Monday, March 21, 2011

Colonial Expansion Impact on Architecture and Design

   The US is a country made up primarily of immigrants; people coming from all around the world.  Appropriately called the "melting pot" of the world, the US prides itself on being a country made up of many different people, cultures, and ideas, all with one thing in common- freedom.  It was because of freedom that the first immigrants came from Europe to America to escape religious persecution and make a new life for themselves.  With this transition, people brought over crops, disease, and the knowledge and experience they had previously acquired to build a new world.
Conch Style House in Key West, FL
    Since the expansion, the US began to acquire new buildings that sang distant songs of familiar buildings to the newly transitioned European peoples.  One example of colonial expansion affecting architecture is the conch style, known for wrought iron porches and a spanish style, found mostly today in Florida, the Carribean, and the spanish area of the French Quarter in New Orleans, LA.  The conch style is thought to stem from Spanish influence.  The name came from the origin of the mortar used to build the houses, where people used burned conch shells in the mortar mix.  The houses are found plentifully in southern Florida because they are built to withstand rough weather conditions.
Presidio de Santa Barbara
 


     In the late 18th century the Spanish began building small presidios, small forts, in Northern California to resist Russian and English colonization.  These presidios were built in San Diego, Santa Barbara, Monterey, and San Francisco.  Today, the presidios that are still standing are open for visitors and educational purposes.
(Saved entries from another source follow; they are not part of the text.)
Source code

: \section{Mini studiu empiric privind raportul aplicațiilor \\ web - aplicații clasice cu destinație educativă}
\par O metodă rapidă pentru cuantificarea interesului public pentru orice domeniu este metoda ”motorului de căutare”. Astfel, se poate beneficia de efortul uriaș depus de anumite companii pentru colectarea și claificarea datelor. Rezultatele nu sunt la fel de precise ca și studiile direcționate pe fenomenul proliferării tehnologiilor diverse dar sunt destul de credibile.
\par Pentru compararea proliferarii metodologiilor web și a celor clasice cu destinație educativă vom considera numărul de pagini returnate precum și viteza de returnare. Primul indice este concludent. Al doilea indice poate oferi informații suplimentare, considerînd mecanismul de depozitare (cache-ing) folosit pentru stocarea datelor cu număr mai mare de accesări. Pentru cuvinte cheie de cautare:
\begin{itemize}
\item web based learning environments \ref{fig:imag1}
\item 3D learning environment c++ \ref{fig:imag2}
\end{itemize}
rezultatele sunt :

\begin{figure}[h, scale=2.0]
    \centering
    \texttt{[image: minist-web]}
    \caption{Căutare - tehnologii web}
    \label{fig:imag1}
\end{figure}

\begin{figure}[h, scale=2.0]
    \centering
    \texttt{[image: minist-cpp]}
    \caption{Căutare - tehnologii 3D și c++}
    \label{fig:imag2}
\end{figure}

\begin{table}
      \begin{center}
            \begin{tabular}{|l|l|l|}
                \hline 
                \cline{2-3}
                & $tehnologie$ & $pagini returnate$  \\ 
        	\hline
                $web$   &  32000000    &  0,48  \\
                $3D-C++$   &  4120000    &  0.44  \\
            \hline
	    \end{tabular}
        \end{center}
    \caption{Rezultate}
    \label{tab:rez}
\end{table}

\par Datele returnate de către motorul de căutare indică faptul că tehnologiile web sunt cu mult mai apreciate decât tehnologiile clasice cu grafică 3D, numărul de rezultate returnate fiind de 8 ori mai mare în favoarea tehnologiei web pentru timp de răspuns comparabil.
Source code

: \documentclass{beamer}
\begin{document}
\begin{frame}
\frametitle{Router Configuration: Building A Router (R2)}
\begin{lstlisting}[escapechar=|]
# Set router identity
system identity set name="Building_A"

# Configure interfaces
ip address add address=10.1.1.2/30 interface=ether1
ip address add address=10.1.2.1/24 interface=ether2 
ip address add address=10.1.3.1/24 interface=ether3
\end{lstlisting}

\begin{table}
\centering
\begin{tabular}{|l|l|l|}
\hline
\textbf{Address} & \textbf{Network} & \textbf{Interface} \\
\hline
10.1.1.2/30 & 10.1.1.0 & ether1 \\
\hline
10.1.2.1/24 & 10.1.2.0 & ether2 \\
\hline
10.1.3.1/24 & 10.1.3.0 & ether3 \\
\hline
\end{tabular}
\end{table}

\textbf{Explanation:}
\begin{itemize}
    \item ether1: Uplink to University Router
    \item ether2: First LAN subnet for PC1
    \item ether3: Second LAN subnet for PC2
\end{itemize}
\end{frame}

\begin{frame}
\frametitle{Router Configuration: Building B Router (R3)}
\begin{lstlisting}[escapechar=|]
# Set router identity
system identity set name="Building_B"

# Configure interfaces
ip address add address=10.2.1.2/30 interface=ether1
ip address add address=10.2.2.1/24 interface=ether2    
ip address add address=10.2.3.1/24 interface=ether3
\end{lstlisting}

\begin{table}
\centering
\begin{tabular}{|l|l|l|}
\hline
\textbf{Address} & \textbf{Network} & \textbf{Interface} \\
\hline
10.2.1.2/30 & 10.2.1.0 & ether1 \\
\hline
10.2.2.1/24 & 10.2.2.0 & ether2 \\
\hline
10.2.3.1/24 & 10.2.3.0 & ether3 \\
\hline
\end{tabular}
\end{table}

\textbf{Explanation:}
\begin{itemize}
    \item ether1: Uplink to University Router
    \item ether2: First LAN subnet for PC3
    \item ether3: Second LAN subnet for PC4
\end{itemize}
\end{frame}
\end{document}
Examples of minimal wooden structures in Jamestown, VA
 
      The Spanish were not the only influential architects, as many of the settlers of the colonies were from England.  The English influence on architecture was recognized by simple structures, reminiscent of farm and small village homes.  The homes and buildings were made up of materials readily available to the settlers; wood for the houses and brick or stone for the chimneys.  Houses had small windows due to the unavailability of glass to the New World, even after England began manufacturing glass America did not catch on to expanding windows for another hundred years.  Because the houses were so bland and minimal, residents decorated their houses by creating decorations with nails on their front doors; the more nails, the more elaborate the decoration.
Massachusetts State House
      In 1773 the Congress of the US issued the Declaration of Independence, but it was not until 1783 that the Treaty if Paris Recognized the new states.  Though ties to England were not as strong as they had once been, the Georgian influence of architecture was still heavily influencing the new states.  When federal buildings began to be built, the Georgian influence showed through the use of columns, domes, and pediments.  With the wave of freedom came a new wave of living like you are staying, rather than building new things and developing colonies, with the introduction of architectural magazines into circulation.  The federal style began to create its own path, branching away from the Georgian style and moving towards a newly developed American style.  The American style of architecture was seen through elongated rectangular houses, with subtle decorative details like garlands and urns.  The federal style of architecture was constituted through white wash walls, bright interiors, high ceilings, emphasized rational elements as well as domes inside with paintings or gilded ceilings.  The federal style reminds me of a Greek or Roman influenced style, with less focus on the wide open spaces and more focus on the power the style resinates.
     Colonial expansion is the reason the US is so diverse in everything it does, whether it be culture, food, architecture, style of dress, mannerisms, whatever it is, it was probably adapted from somewhere else.  It is the combination is mixing of the many styles from around the world that makes America so unique and a place of vacation for people around the world.  And we thought we were the melting pot because of our skin colors!



Photo Sources:

http://www.boatclassifieds.us/c/1553/Houseboats.html
http://freepages.genealogy.rootsweb.ancestry.com/~robert/JohnArvine.htm
http://en.wikipedia.org/wiki/File:Mass_statehouse_eb1.jpg
http://en.wikipedia.org/wiki/Presidio_of_Santa_Barbara

1 comment:

  1. Nicely done, Lindsey. What I was longing for, however was an explanation on how an object, space, building, or place represents colonial expansion FROM the united states elsewhere.